Start of Block

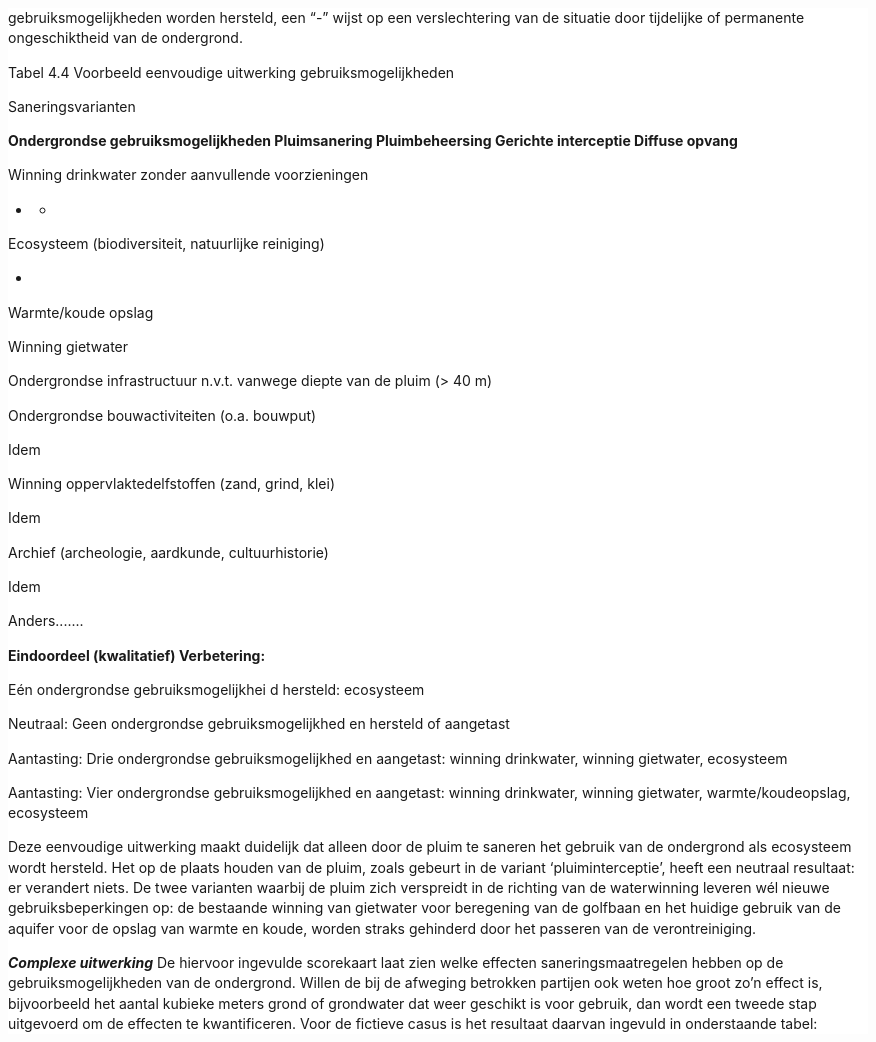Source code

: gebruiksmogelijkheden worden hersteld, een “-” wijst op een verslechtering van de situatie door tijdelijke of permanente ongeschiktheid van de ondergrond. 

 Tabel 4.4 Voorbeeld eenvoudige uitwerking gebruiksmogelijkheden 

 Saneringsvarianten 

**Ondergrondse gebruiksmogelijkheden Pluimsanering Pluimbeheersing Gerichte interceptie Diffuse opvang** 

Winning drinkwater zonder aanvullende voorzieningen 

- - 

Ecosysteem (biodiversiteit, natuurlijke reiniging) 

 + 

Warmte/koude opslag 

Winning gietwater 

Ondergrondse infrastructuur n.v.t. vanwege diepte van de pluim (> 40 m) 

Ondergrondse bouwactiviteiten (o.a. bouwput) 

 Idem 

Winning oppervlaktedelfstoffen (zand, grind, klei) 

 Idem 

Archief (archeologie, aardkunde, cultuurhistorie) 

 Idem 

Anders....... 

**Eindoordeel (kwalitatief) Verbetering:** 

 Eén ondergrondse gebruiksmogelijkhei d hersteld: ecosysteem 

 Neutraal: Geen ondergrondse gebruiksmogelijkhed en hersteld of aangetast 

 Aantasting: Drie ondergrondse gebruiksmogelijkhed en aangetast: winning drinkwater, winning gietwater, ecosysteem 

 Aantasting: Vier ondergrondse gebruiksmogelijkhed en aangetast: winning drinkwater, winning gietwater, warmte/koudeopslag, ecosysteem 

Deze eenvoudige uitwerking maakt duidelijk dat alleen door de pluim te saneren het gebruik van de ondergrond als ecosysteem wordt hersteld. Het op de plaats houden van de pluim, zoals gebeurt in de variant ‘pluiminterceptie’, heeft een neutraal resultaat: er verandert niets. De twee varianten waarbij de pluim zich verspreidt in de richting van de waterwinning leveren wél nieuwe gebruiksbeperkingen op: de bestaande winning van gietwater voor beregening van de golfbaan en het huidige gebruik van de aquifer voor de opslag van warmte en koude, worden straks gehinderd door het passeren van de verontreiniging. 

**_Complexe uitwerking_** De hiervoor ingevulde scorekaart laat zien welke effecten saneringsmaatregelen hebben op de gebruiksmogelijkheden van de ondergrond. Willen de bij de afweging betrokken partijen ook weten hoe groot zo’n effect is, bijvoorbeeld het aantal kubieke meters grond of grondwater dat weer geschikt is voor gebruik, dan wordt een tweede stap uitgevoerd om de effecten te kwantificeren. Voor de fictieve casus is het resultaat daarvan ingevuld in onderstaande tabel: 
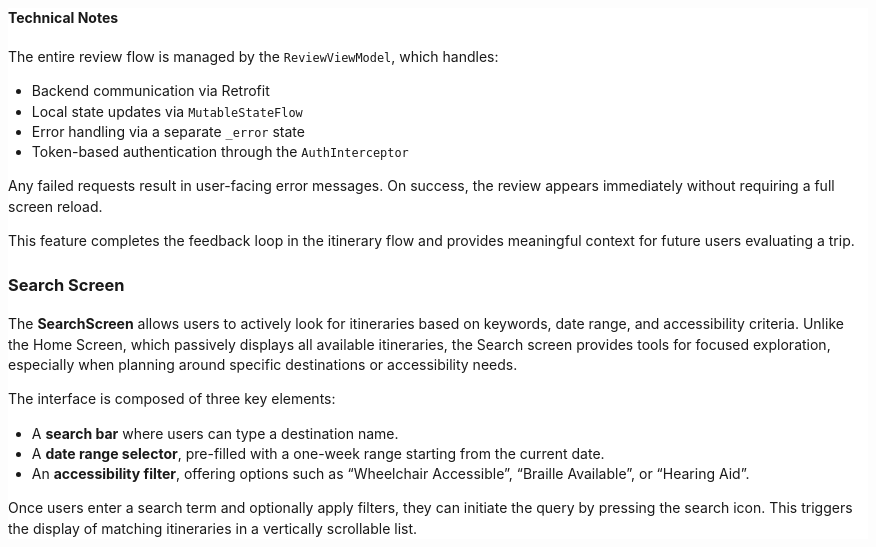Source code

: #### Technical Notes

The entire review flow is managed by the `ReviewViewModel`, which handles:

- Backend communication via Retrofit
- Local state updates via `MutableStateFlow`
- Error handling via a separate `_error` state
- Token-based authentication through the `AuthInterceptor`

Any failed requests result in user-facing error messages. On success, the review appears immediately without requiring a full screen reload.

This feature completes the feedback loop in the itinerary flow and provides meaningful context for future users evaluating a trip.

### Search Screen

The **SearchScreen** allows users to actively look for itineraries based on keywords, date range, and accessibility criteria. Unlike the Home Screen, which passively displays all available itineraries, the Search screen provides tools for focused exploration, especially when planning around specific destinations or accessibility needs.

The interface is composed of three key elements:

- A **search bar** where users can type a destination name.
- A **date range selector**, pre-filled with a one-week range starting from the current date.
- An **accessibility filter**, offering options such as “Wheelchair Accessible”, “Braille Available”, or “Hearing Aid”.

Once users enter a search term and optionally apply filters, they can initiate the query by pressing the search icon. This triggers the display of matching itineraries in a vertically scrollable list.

End of Block

> What you are asked to do
In repeating the lines above, keep the wording exact and leave every picture out.

> Result for this exercise
Source code

: gebruiksmogelijkheden worden hersteld, een “-” wijst op een verslechtering van de situatie door tijdelijke of permanente ongeschiktheid van de ondergrond. 

 Tabel 4.4 Voorbeeld eenvoudige uitwerking gebruiksmogelijkheden 

 Saneringsvarianten 

**Ondergrondse gebruiksmogelijkheden Pluimsanering Pluimbeheersing Gerichte interceptie Diffuse opvang** 

Winning drinkwater zonder aanvullende voorzieningen 

- - 

Ecosysteem (biodiversiteit, natuurlijke reiniging) 

 + 

Warmte/koude opslag 

Winning gietwater 

Ondergrondse infrastructuur n.v.t. vanwege diepte van de pluim (> 40 m) 

Ondergrondse bouwactiviteiten (o.a. bouwput) 

 Idem 

Winning oppervlaktedelfstoffen (zand, grind, klei) 

 Idem 

Archief (archeologie, aardkunde, cultuurhistorie) 

 Idem 

Anders....... 

**Eindoordeel (kwalitatief) Verbetering:** 

 Eén ondergrondse gebruiksmogelijkhei d hersteld: ecosysteem 

 Neutraal: Geen ondergrondse gebruiksmogelijkhed en hersteld of aangetast 

 Aantasting: Drie ondergrondse gebruiksmogelijkhed en aangetast: winning drinkwater, winning gietwater, ecosysteem 

 Aantasting: Vier ondergrondse gebruiksmogelijkhed en aangetast: winning drinkwater, winning gietwater, warmte/koudeopslag, ecosysteem 

Deze eenvoudige uitwerking maakt duidelijk dat alleen door de pluim te saneren het gebruik van de ondergrond als ecosysteem wordt hersteld. Het op de plaats houden van de pluim, zoals gebeurt in de variant ‘pluiminterceptie’, heeft een neutraal resultaat: er verandert niets. De twee varianten waarbij de pluim zich verspreidt in de richting van de waterwinning leveren wél nieuwe gebruiksbeperkingen op: de bestaande winning van gietwater voor beregening van de golfbaan en het huidige gebruik van de aquifer voor de opslag van warmte en koude, worden straks gehinderd door het passeren van de verontreiniging. 

**_Complexe uitwerking_** De hiervoor ingevulde scorekaart laat zien welke effecten saneringsmaatregelen hebben op de gebruiksmogelijkheden van de ondergrond. Willen de bij de afweging betrokken partijen ook weten hoe groot zo’n effect is, bijvoorbeeld het aantal kubieke meters grond of grondwater dat weer geschikt is voor gebruik, dan wordt een tweede stap uitgevoerd om de effecten te kwantificeren. Voor de fictieve casus is het resultaat daarvan ingevuld in onderstaande tabel: 
Source code

: #### Technical Notes

The entire review flow is managed by the `ReviewViewModel`, which handles:

- Backend communication via Retrofit
- Local state updates via `MutableStateFlow`
- Error handling via a separate `_error` state
- Token-based authentication through the `AuthInterceptor`

Any failed requests result in user-facing error messages. On success, the review appears immediately without requiring a full screen reload.

This feature completes the feedback loop in the itinerary flow and provides meaningful context for future users evaluating a trip.

### Search Screen

The **SearchScreen** allows users to actively look for itineraries based on keywords, date range, and accessibility criteria. Unlike the Home Screen, which passively displays all available itineraries, the Search screen provides tools for focused exploration, especially when planning around specific destinations or accessibility needs.

The interface is composed of three key elements:

- A **search bar** where users can type a destination name.
- A **date range selector**, pre-filled with a one-week range starting from the current date.
- An **accessibility filter**, offering options such as “Wheelchair Accessible”, “Braille Available”, or “Hearing Aid”.

Once users enter a search term and optionally apply filters, they can initiate the query by pressing the search icon. This triggers the display of matching itineraries in a vertically scrollable list.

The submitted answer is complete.